Dáil debates
Wednesday, 29 October 2008
Education Cuts: Motion
7:00 pm
Ruairi Quinn (Dublin South East, Labour)
It is an attack upon our children, the most vulnerable in our society. It is an attack on our future because our children will be the generation who will guide us into old age and they will care for us as we have done for our parents. It is an attack on our young generation.
Think of it. It pushes many shy, insecure young four year old children into classes with more than 30 other children. It makes it impossible for under-resourced primary school teachers to cherish all the children equally. How can they find the time or make the space to monitor and guide each child? Where, amidst the demands of curriculum and time, will they get the moment to realise that a child — your child or your grandchild — needs extra help or special time?
We have 450,000 primary pupils in our overcrowded schools. In 12 years we will have as many as 650,000, according to the Central Statistics Office.
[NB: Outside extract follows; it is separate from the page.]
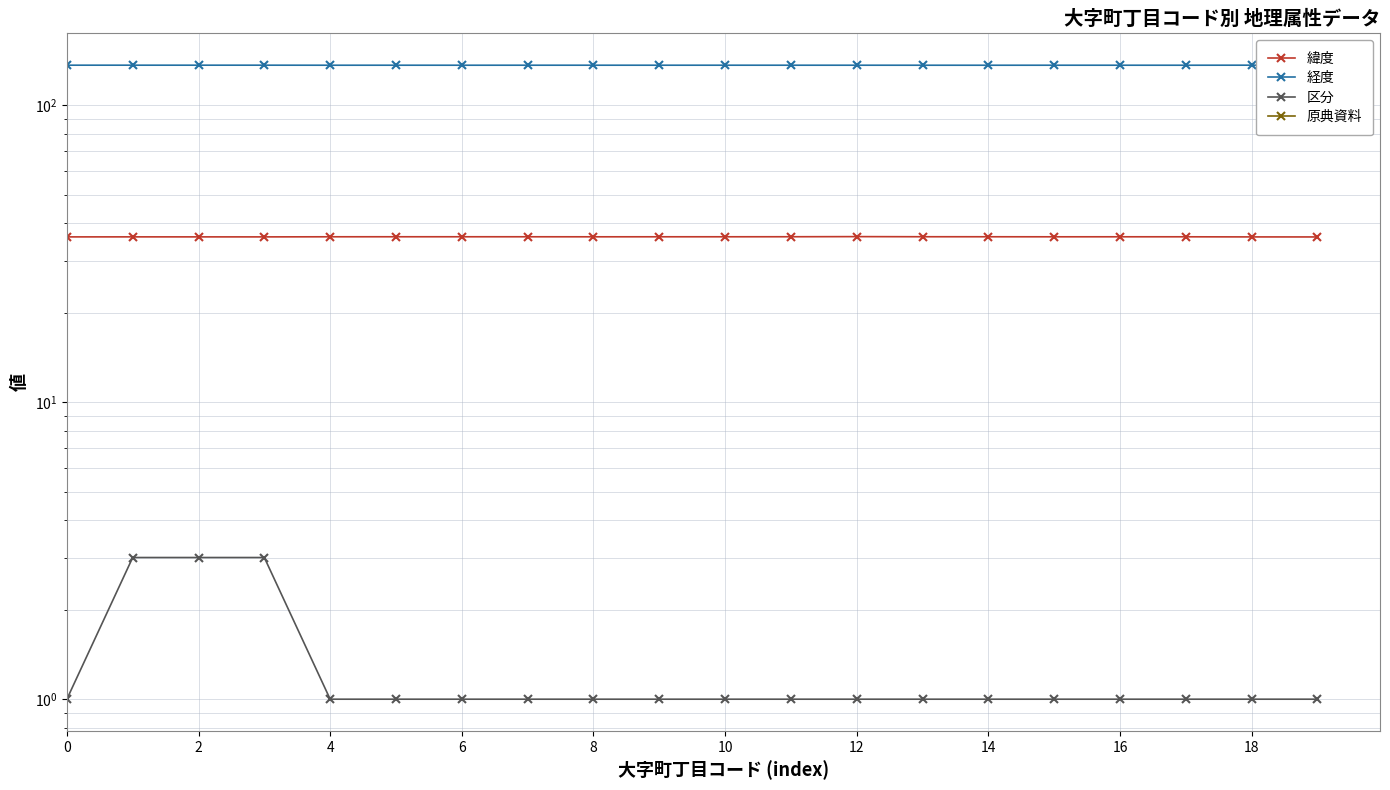

The value of 緯度 at 8 is 36.1. True or false?

True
Our population is growing but we have no place to accommodate our young children in decent classrooms. Already we have an estimated 45,000 primary pupils in prefabs. We have recently learnt that we have 50,000 new homes lying idle in ghost housing estates. This is more than the two years' supply that our growing households and population would require. Many were built in out-of-the-way places with unnecessary tax incentives. Their physical presence is an empty monument to the incompetence of Fianna Fáil, the economically illiterate policies of the Ministers, former Deputy McCreevy and Deputy Cowen, and the greed of the Galway tent.
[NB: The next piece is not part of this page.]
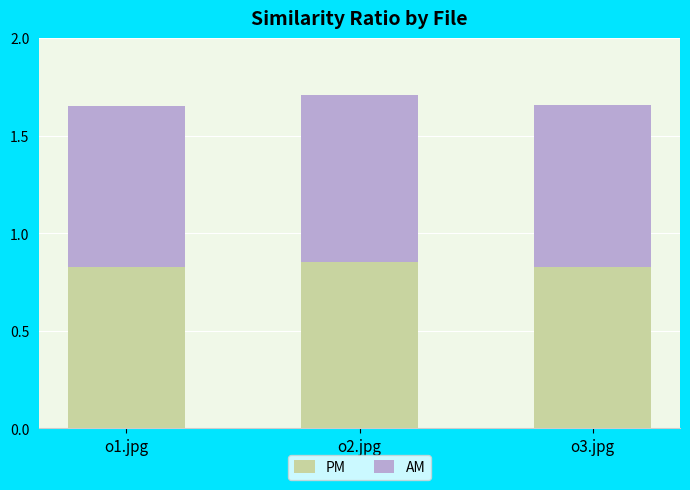

How many data points does each series have?

3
Bankers and builders fell over themselves to persuade their "bought" political clients that the bubble could never burst. How wrong they were but they would not listen. Fianna Fáil simply did not understand. Last year, the former Taoiseach, Mr. Bertie Ahern, at a conference in Bundoran wondered aloud in an aside why some gloomy forecasters of our economy simply did not commit suicide. As late as last June we were accused by the Taoiseach, Deputy Brian Cowen, of talking down the economy. In years to come, children will ask their parents, who repeatedly and unquestionably voted Fianna Fáil and the Greens, "What did you do in the boom? Where did the money go? Why did I spend my 12 years in school in a prefab?"
The world's economy is changing rapidly, even dramatically, before our very eyes. Economic and political power is shifting from the West — from America, Europe and like-minded countries — to Brazil, China and India. The 500 years of European dominance, of which we are an intrinsic part, is being rebalanced. We live in a very competitive global economy and that competition will increase and intensify as our children come into age. Our future, within the European Union, is the consolidation of our knowledge-based economy and a society built on fairness, equality and solidarity.
The Labour Party supports the national skills strategy which underpins the goal of a knowledge-based economy. We have never challenged it. We helped in part to create it and we support it. We need to increase the number of third level graduates from 55% of the student population to 72% by 2020 to achieve that goal. Today, the children of some of the social groups in our society are already in third level — 100% of the higher professional socioeconomic group and 98% of the farming community. The abolition of third level fees by Labour in Government removed the final psychological and financial barrier for families whose parents had never gone to college.
Education is not free at any level. Ask any parent about that. However, at least it is now accessible to all, or it will be until the Greens and Fianna Fáil reintroduce college fees. We must remember, however, that the journey to third level starts in primary school — in junior and senior infants and all the way to sixth class. Between the ages of four and 15, all children must, by law, attend school. Their parents can be brought to court and fined up to €500 or even sent to jail if they do not ensure their children get that constitutional right, a primary education.
In our primary schools, among the many skills that our children acquire, the most important are that they learn to write and to read. In secondary school, children read to learn so as to successfully sit the junior certificate and leaving certificate and, hopefully, travel on to college. Today, however, 19% drop out of school after they reach 15 years of age. Most, but not all, simply do so because they cannot read. The Minister of State, Deputy Seán Haughey, has reluctantly admitted to me in the Dáil that as many as 500,000 of our citizens are functionally illiterate and that number is growing. Budget 2009 will accelerate that growth. Dropouts drop into unemployment, then long-term unemployment or possibly even worse — self abuse, drug addiction or crime, and perhaps all three. Ask the governor of Mountjoy Prison.
The impact of this budget on our education system is simply disastrous. At a time of need for more investment, we are worsening a key measure in our educational system, the pupil-teacher ratio. As a consequence, we are now heading to the bottom of the OECD education league. The Celtic tiger, under the management of Fianna Fáil and the Greens, is facing relegation.
In so far as we can measure the figures, I estimate that up to 1.5 million people will be directly affected by the measures contained in this pernicious budget, not once but frequently, with disastrous results. Children, students, parents and even grandparents will all be touched, damaged and wounded by these measures. The Minister, Deputy Batt O'Keeffe, said the cutbacks would only last for two years. That is wrong. For some, they will be a life sentence.